Verhaltensforschung: Ein Klima der Gewalt

Wenn die Temperaturen um zwei Grad steigen, könnte es in manchen Regionen 50 Prozent mehr blutige Konflikte geben.

Hitzewellen machen nicht nur lethargisch, sondern auch aggressiv. Beim Autofahren reißt häufiger der Geduldsfaden, es wird öfter gehupt. Mannschaftssportler foulen ihre Gegner häufiger. Psychologen verzeichnen bei höheren Temperaturen eine größere Gewaltbereitschaft. Die Zahl der Vergewaltigungen steigt, auch einige Polizisten reagieren mit unverhältnismäßiger Härte. Ähnlich ist es bei großen Gruppen, vermuten Sozialwissenschaftler: Ändert sich das Klima, brechen häufiger Kriege, Unruhen und ethnische Konflikte aus. In Afrika zum Beispiel kommt es öfter zu Bürgerkriegen, wenn die Jahrestemperatur über dem Durchschnitt liegt. Blutige Konflikte zwischen gesellschaftlichen oder politischen Gruppen in Ostafrika beginnen oft dann, wenn es besonders heiß ist.

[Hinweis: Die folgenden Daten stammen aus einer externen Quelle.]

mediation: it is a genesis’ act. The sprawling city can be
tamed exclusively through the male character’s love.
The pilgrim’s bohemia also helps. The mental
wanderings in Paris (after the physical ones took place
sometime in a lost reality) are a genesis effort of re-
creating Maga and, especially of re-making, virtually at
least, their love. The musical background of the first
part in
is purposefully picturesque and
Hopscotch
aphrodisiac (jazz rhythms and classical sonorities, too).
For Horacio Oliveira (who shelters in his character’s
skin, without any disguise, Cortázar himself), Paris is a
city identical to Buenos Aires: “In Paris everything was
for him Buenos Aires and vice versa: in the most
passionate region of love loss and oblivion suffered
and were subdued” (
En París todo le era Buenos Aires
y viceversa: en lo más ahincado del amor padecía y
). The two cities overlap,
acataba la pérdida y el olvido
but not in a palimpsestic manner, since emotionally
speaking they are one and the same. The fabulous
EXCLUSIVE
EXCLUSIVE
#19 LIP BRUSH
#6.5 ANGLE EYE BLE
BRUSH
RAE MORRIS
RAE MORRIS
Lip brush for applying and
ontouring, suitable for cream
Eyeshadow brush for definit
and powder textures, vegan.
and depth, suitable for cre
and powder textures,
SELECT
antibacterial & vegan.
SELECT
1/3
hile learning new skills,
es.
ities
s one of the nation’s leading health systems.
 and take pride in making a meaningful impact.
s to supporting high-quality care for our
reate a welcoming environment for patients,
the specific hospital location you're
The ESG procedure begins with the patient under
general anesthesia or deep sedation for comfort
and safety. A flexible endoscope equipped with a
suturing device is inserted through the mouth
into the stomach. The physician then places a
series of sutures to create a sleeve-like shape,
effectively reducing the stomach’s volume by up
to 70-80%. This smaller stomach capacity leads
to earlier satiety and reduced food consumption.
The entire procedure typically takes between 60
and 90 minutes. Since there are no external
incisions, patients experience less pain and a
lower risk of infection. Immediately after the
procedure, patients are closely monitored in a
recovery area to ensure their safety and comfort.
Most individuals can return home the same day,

Ein Team um Solomon Hsiang von der Columbia-Universität in New York hat jetzt 61 Langzeitstudien ausgewertet, die auf Wetter-, Kriminalitäts- und Konfliktdaten in ähnlichen Regionen beruhen. Wie die Forscher im Fachblatt „Science“ schreiben, könnte der Klimawandel bereits bis zum Jahr 2050 deutlich mehr Gewalt als bisher auf der Erde verursachen.

Klimaänderungen stressen die Gesellschaft

Allerdings sind sich die Experten keineswegs einig. „Der Zusammenhang von Klimawandel und Gewaltkonflikten wird kontrovers diskutiert“, sagt Jürgen Scheffran von der Forschungsgruppe Klimawandel und Sicherheit der Uni Hamburg. „Menschen und Gesellschaften reagieren nicht mit festgelegten Verhaltensweisen auf Klimaänderungen. Sie setzen nicht automatisch Gewalt ein.“

Der Einzelne passt sich gut an die üblichen Bedingungen an. Bauern verlassen sich darauf, dass es ab Mitte Mai in Mitteleuropa keine Nachtfröste mehr gibt, die empfindliche Nutzpflanzen gefährden. Oder dass Flüsse und Brunnen während trockener Perioden ausreichend Wasser liefern, um die Felder zu bewässern und das Vieh zu tränken. Ändert sich das Klima, stresst das den Einzelnen und die gesamte Gesellschaft. „Das kann die Gewaltbereitschaft steigern, aber auch bessere Zusammenarbeit fördern“, sagt Scheffran.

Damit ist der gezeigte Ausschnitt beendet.